◆ Document excerpt
Platforms create value in two principal ways. The first way, which corresponds to transaction platform, facilitates transactions between different types of individual and organizations that would otherwise have been difficult finding each other. Examples include Uber, Google search, Amazon Marketplace, and eBay. This is sometimes called multisided platform [11]. There are also innovation platforms, which consist of technological building blocks that are used as a foundation on top of which a large number of innovators can develop complementary services or products. These complementary innovators can be anyone, anywhere in the world, and together they form what is called an innovation ecosystem around the platform.

Within any platform ecosystem, the users value is important because they provide the foundation for the value creation process and business concept of the platform. The business model is then built on this primary layer of the established. Marketing strategy that is built on this platform has to clearly understand the nature of the value within the platform before synchronizing the business concept within this. Marketers should understand how to match between the value proposed and the platform structure. Segmentation is thus important especially when communicating in multi-platforms.

5.2. Align digital and physical platforms to enhance value

The alignment of organization’s physical-world strategy and its e-strategy requires strategic decisions to be made on issues such as branding, pricing, IT, and channel conflict. Guiding question is what we should do regarding our physical operations and our digital operations. Concerning the channel issue, when adding the electronic channel, we need to determine how to align it with the existing physical channel conflict and setting prices for different channels. In this first issue, if the old and new channels compete for the same group of customers, then this is likely to result in a conflict because of cannibalization effect. The old channel is expected to remain important and the likelihood of a channel conflict is high, then it is essential to address this conflict early on and to find ways to reconcile the interests of the two channels. This can be achieved for instance by creating one unified profit center. For example, in a digital-based grocery, we should

  • apply the same product price

  • charge lower prices

  • charge higher prices.

◆ Dataset section
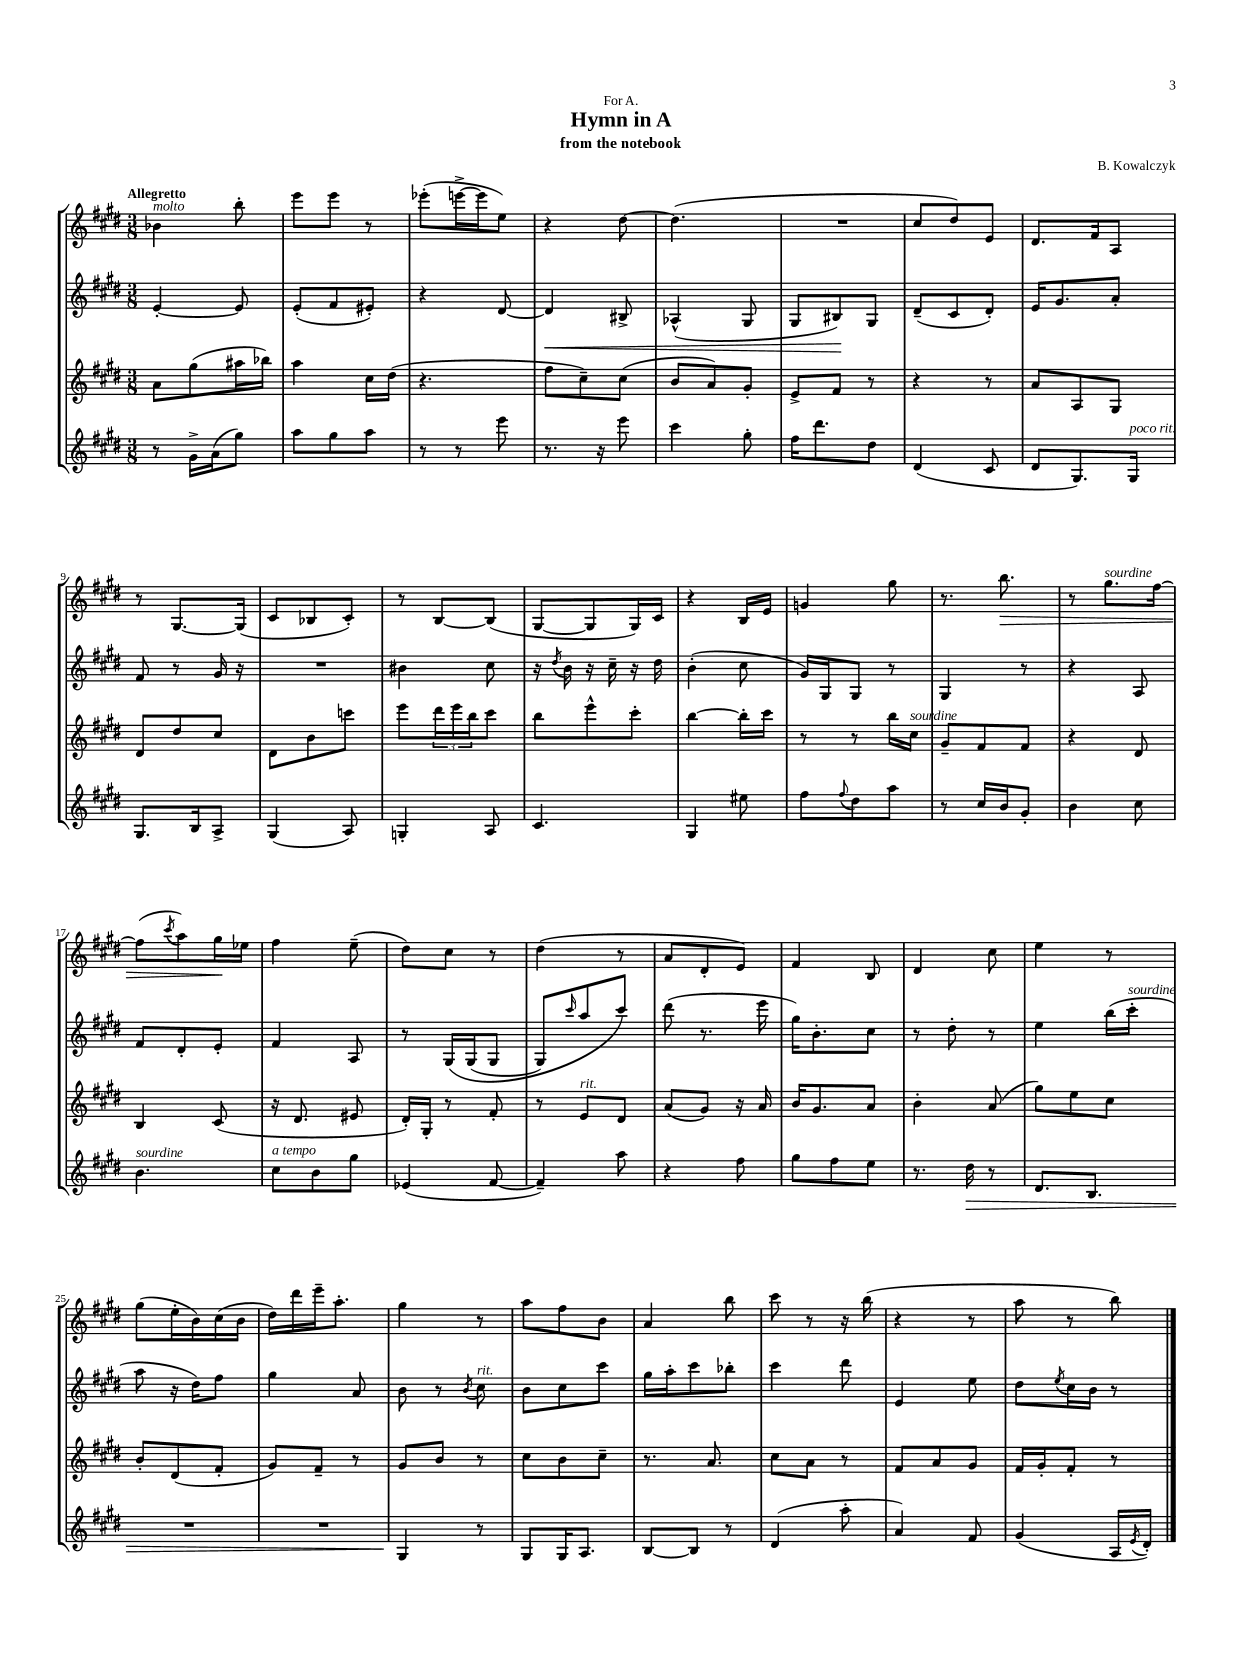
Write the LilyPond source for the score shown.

◆ Description of the task
Copy the excerpt on platform value and aligning digital with physical channels in full, word for word.

◆ Reply
Platforms create value in two principal ways. The first way, which corresponds to transaction platform, facilitates transactions between different types of individual and organizations that would otherwise have been difficult finding each other. Examples include Uber, Google search, Amazon Marketplace, and eBay. This is sometimes called multisided platform [11]. There are also innovation platforms, which consist of technological building blocks that are used as a foundation on top of which a large number of innovators can develop complementary services or products. These complementary innovators can be anyone, anywhere in the world, and together they form what is called an innovation ecosystem around the platform.

Within any platform ecosystem, the users value is important because they provide the foundation for the value creation process and business concept of the platform. The business model is then built on this primary layer of the established. Marketing strategy that is built on this platform has to clearly understand the nature of the value within the platform before synchronizing the business concept within this. Marketers should understand how to match between the value proposed and the platform structure. Segmentation is thus important especially when communicating in multi-platforms.

5.2. Align digital and physical platforms to enhance value

The alignment of organization’s physical-world strategy and its e-strategy requires strategic decisions to be made on issues such as branding, pricing, IT, and channel conflict. Guiding question is what we should do regarding our physical operations and our digital operations. Concerning the channel issue, when adding the electronic channel, we need to determine how to align it with the existing physical channel conflict and setting prices for different channels. In this first issue, if the old and new channels compete for the same group of customers, then this is likely to result in a conflict because of cannibalization effect. The old channel is expected to remain important and the likelihood of a channel conflict is high, then it is essential to address this conflict early on and to find ways to reconcile the interests of the two channels. This can be achieved for instance by creating one unified profit center. For example, in a digital-based grocery, we should

  • apply the same product price

  • charge lower prices

  • charge higher prices.